### THE PROBLEM
Print exactly the lines below between the line holding "0 mM Benzoate" and the line holding "Concentration (g/L)", inclusive, and nothing more.

### DATASET EXCERPTS
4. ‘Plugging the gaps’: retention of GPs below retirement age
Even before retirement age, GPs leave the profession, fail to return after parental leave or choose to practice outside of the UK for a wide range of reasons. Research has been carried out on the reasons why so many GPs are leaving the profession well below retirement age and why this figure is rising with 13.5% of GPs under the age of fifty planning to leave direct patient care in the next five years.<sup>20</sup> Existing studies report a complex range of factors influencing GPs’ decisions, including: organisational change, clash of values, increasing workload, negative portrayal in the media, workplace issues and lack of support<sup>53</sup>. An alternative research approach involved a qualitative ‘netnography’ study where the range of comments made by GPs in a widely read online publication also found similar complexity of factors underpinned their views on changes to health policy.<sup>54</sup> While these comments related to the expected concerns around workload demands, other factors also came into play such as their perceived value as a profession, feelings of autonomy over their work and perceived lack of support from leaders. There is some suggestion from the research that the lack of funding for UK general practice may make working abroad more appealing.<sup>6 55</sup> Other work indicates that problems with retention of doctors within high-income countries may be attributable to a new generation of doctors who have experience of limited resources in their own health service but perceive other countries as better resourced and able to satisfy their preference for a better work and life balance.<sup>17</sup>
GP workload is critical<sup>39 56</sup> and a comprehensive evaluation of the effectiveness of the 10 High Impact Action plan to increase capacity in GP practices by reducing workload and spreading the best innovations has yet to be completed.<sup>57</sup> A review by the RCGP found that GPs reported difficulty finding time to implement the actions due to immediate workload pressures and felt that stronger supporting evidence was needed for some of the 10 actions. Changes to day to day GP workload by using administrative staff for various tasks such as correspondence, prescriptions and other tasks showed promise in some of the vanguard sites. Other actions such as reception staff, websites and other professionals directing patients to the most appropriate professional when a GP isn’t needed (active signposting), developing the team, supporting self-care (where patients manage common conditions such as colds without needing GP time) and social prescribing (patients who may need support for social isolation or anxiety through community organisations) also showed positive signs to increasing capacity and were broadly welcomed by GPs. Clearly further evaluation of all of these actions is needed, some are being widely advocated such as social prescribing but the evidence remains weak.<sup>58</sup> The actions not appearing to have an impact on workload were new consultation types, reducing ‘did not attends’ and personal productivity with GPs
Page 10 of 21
--
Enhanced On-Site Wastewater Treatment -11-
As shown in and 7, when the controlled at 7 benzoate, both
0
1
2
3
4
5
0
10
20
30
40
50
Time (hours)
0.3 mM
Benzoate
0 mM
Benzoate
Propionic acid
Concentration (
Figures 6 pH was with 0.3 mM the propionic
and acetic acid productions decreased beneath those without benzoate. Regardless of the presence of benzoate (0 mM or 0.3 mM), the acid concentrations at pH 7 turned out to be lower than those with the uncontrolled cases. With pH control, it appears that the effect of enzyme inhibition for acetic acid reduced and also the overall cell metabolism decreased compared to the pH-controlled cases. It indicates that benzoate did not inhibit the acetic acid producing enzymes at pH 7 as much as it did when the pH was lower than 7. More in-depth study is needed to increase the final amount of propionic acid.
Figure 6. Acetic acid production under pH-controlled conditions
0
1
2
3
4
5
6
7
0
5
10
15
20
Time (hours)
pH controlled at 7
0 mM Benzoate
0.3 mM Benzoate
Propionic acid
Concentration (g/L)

### SOLVED EXERCISE
0 mM Benzoate
0.3 mM Benzoate
Propionic acid
Concentration (g/L)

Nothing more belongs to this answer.